Первый щелчок
2 декабря 2018 г. в 23:48
Если бы Куроо кто-то сказал, что лучший день в его жизни одновременно будет одним из самых позорных дней в его карьере, то он бы посоветовал Яку перестать ворчать, потому что я лучший фотограф Токио, и это не я сказал, открой тридцать вторую страницу, неверный! Яку бы скорее швырнул в него увесистым Vogue Nippon вместо открывания всяких там топов, но моральная победа была бы за Куроо (нет).
Тем не менее — и вот он здесь.
А ведь начиналось все так замечательно! Громкая фотосессия, лучшие модели Японии: от неприступной принцессы Киеко в совершенно умопомрачительном строгом черном платье — даже такого гейского гея, как Куроо, проняло — до облитого парфюмом Ойкавы, самомнение которого едва помещалось в огромную студию и оставалось только догадываться, как он втискивает его в настолько узкие джинсы — иностранные гости и лучшие фотографы, среди которых, разумеется, ваш покорный слуга.
Повсюду снуют агенты, помощники агентов и ассистенты помощников, где-то играет музыка — Куроо не вслушивается в мелодию, предпочитая лениво переговариваться со злым Иваизуми — злым не на него, а на мир в принципе, потому что Ойкава опять растянул автограф-сессию в полноценный бенефис и пришлось двигать все расписание.
Он только что отснял лучшую серию за год — потому что все, где хоть как-то присутствует Акааши Кейджи, по умолчанию становится лучше. В тви уже висят полсотни сообщений от Бокуто — все капсом, все с требованиями, мольбами и уговорами скинуть ему:
ВСЕ ФОТО, БРО, ТАМ ЖЕ АКААШИ, ОГОСПОДИ, Я УМРУ БЕЗ ЭТОГО, НО ЕСЛИ УВИЖУ — ОСЛЕПНУ, БРО, И НЕ СМОГУИГРАТЬЯУМРУ.
Куроо смотрит на время, мысленно вычитает восемь часов и понимает, что в Перудже пять утра, а сегодня у Бокуто единственный выходной, чтобы восстановиться после Лиги Чемпионов.
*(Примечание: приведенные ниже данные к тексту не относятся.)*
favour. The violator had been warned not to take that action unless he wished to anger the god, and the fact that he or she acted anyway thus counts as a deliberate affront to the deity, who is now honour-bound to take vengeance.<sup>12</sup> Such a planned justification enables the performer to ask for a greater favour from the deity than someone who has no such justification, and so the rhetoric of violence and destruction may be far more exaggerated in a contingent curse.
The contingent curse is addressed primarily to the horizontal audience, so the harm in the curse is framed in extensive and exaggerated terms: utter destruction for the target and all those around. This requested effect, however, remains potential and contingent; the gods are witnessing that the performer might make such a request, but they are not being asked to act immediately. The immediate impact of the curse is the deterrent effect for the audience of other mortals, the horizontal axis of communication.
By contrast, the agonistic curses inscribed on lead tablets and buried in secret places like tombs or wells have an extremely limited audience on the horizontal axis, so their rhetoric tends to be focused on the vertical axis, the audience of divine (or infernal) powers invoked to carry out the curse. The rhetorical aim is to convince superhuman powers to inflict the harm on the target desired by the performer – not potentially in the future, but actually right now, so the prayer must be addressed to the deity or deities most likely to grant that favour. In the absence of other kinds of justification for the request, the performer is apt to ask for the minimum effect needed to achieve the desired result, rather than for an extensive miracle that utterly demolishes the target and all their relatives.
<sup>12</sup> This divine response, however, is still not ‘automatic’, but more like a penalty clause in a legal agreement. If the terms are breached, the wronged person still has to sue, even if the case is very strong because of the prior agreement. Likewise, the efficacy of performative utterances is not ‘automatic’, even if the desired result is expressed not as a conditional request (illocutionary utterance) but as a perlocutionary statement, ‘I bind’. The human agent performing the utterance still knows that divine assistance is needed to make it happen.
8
Где его итальянский клуб в тяжелейшей борьбе уступил титул казанскому Зениту. Во второй раз при Бокуто.
Бокуто уже два года живет и играет в Италии, поэтому Куроо знает про эту страну буквально все. Больше он знает только про — кого бы вы думали? — Акааши Кейджи. Лучший ас Японии влюблен в этого парня настолько безнадежно, что все семь попыток Куроо их познакомить кончились кошмарно, поэтому больше Бокуто на съемки с Куроо не ходит.
Ладно, не только поэтому, но…
Куроо скидывает другу лаконичное ты умрешь, если наконец-то не ляжешь спать, бро и возвращается в реальность.
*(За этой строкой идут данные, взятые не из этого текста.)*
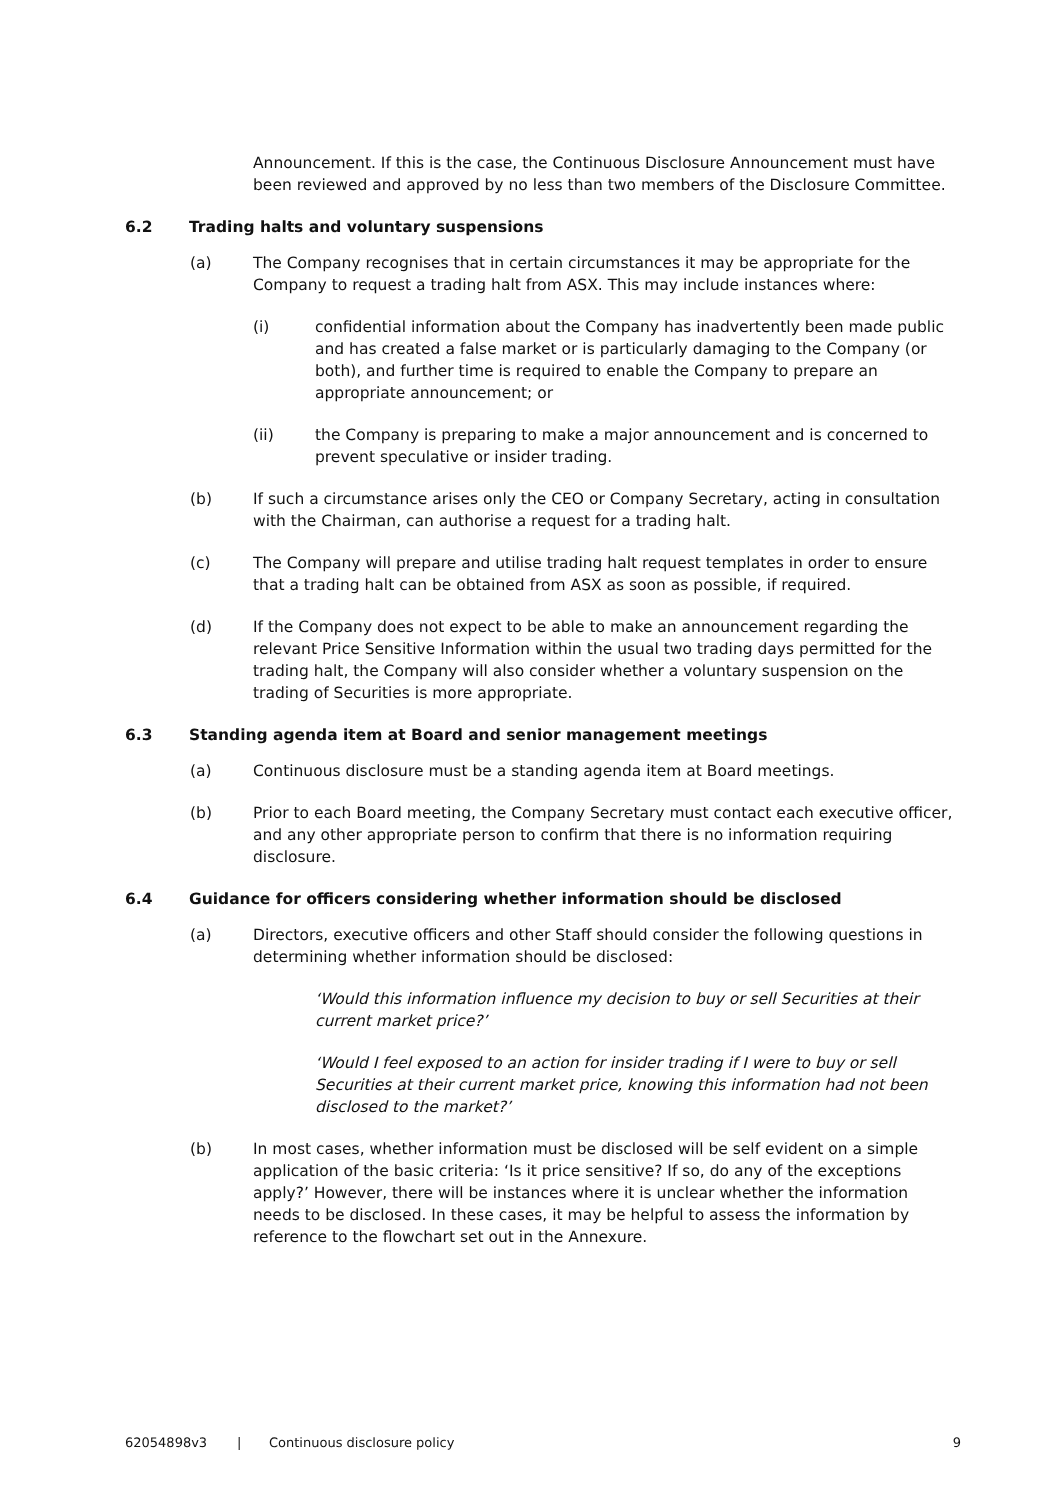Announcement. If this is the case, the Continuous Disclosure Announcement must have been reviewed and approved by no less than two members of the Disclosure Committee.
6.2 Trading halts and voluntary suspensions
(a) The Company recognises that in certain circumstances it may be appropriate for the Company to request a trading halt from ASX. This may include instances where:
(i) confidential information about the Company has inadvertently been made public and has created a false market or is particularly damaging to the Company (or both), and further time is required to enable the Company to prepare an appropriate announcement; or
(ii) the Company is preparing to make a major announcement and is concerned to prevent speculative or insider trading.
(b) If such a circumstance arises only the CEO or Company Secretary, acting in consultation with the Chairman, can authorise a request for a trading halt.
(c) The Company will prepare and utilise trading halt request templates in order to ensure that a trading halt can be obtained from ASX as soon as possible, if required.
(d) If the Company does not expect to be able to make an announcement regarding the relevant Price Sensitive Information within the usual two trading days permitted for the trading halt, the Company will also consider whether a voluntary suspension on the trading of Securities is more appropriate.
6.3 Standing agenda item at Board and senior management meetings
(a) Continuous disclosure must be a standing agenda item at Board meetings.
(b) Prior to each Board meeting, the Company Secretary must contact each executive officer, and any other appropriate person to confirm that there is no information requiring disclosure.
6.4 Guidance for officers considering whether information should be disclosed
(a) Directors, executive officers and other Staff should consider the following questions in determining whether information should be disclosed:
‘Would this information influence my decision to buy or sell Securities at their current market price?’
‘Would I feel exposed to an action for insider trading if I were to buy or sell Securities at their current market price, knowing this information had not been disclosed to the market?’
(b) In most cases, whether information must be disclosed will be self evident on a simple application of the basic criteria: ‘Is it price sensitive? If so, do any of the exceptions apply?’ However, there will be instances where it is unclear whether the information needs to be disclosed. In these cases, it may be helpful to assess the information by reference to the flowchart set out in the Annexure.
62054898v3 | Continuous disclosure policy 9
Чтобы отхватить от этой реальности по полной.
Через расступающуюся, как воды перед Моисеем, толпу идет самое потрясающее существо из всех, кого Куроо доводилось встречать, а уж он что-то да понимает в человеческой красоте. От приближающейся фигуры исходит — или Куроо просто обкурился — почти божественное сияние, и он чувствует себя обалдевшим египтянином, на которого разведенное Красное море вот-вот рухнет.
Этот парень словно сошел со страниц какого-то действительно большого глянца каких-то Штатов — более связно Куроо думать неспособен. Тонкокостный, бледный, изящный до последнего жеста, двигается плавно, как будто весь соткан из дождевых нитей, пронзенных заходящим солнцем. Да, точно. Это — дождь ранней осени, еще теплый, но уже переплетенный с остывающими лучами уходящего сентября.
На парне белая рубашка с расстегнутым воротом, в который видно птичий росчерк ключиц, и закатанными до локтей рукавами. На тонком запястье — несколько узких браслетов, за плечо заброшен серый пиджак со стальной искрой, и в ленивом изломе придерживающей его руки такая грация, что Куроо забывает, как дышать.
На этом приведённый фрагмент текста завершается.